# REQUIREMENT 1
In the healthy aging task force article, replace "co-chairs" with "co-leaders" and write out the passage again, starting with "Two co-chairs for" and going on through "potential for improvements.".
# REQUIREMENT 2
According to the healthy aging task force article, on what date was the first task force meeting convened?
# REQUIREMENT 3
Extend the healthy aging task force article beyond its final sentence.

# DOCUMENT PASSAGE
Segment Open

Tamara Baker, PhD, professor in the UNC Department of Psychiatry, has been named co-director of a new North Carolina Institute of Medicine Task Force on Healthy Aging funded through the Duke Endowment, the North Carolina Department of Health and Human Services, and AARP North Carolina.
With the increasing older adult population in our state, a new North Carolina Institute of Medicine (NCIOM) Task Force of Healthy Aging will specifically identify recommendations related to social connections, nutrition, mobility, and preventing falls. More than 60 task force members are engaged as experts in topics related to aging in place, as well as leaders in faith communities, local and state government, academia, health care, and other sectors.
Two co-chairs for this work bring their expertise in aging – Tamara Baker, PhD, professor in the Department of Psychiatry at the UNC School of Medicine, and Dennis Streets, the retired former executive director of Chatham County Council on Aging. The first task force meeting was convened on May 10, 2022, and featured robust discussions of the current opportunities and challenges facing these issues and the potential for improvements.

Segment Closed

# DATA EXTRACT

Segment Open

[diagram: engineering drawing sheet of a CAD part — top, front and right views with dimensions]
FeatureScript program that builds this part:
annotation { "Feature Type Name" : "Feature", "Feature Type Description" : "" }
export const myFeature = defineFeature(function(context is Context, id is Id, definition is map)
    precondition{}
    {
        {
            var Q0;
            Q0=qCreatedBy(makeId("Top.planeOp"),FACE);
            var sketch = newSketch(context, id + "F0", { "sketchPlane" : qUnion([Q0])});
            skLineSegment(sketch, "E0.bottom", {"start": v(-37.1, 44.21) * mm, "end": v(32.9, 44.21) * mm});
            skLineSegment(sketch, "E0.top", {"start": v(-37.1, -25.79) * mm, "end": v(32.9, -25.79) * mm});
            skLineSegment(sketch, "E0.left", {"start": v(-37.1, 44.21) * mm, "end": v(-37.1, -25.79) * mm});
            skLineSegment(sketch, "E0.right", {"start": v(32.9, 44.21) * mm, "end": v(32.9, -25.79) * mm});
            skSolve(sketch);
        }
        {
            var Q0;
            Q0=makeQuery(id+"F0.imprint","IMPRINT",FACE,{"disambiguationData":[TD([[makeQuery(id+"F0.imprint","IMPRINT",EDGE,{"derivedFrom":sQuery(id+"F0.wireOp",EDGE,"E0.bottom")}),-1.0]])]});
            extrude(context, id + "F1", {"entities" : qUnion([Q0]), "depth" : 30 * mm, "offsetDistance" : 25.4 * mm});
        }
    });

Segment Closed

# ANSWER SECTION 1
Two co-leaders for this work bring their expertise in aging – Tamara Baker, PhD, professor in the Department of Psychiatry at the UNC School of Medicine, and Dennis Streets, the retired former executive director of Chatham County Council on Aging. The first task force meeting was convened on May 10, 2022, and featured robust discussions of the current opportunities and challenges facing these issues and the potential for improvements.

# ANSWER SECTION 2
May 10, 2022

# ANSWER SECTION 3
“We are excited to partner with leading experts in aging, public health, and community services to identify the necessary strategies for healthy aging in North Carolina. We are confident that this task force will help strengthen our state and local systems and services to provide healthy, supported aging in our state,” says Kathy Colville, NCIOM President and CEO.
Ten task force meetings will take place through December 2022 and are open to the public. A final report will be published in early 2023 with actionable recommendations to inform policies to support healthy aging. To learn more, visit https://nciom.org/task-force-on-healthy-aging/.
The North Carolina Institute of Medicine (NCIOM) is an independent, quasi-state agency that was chartered by the North Carolina General Assembly in 1983 to provide balanced, nonpartisan information on issues of relevance to the health of North Carolina’s population. For more information, visit www.nciom.org.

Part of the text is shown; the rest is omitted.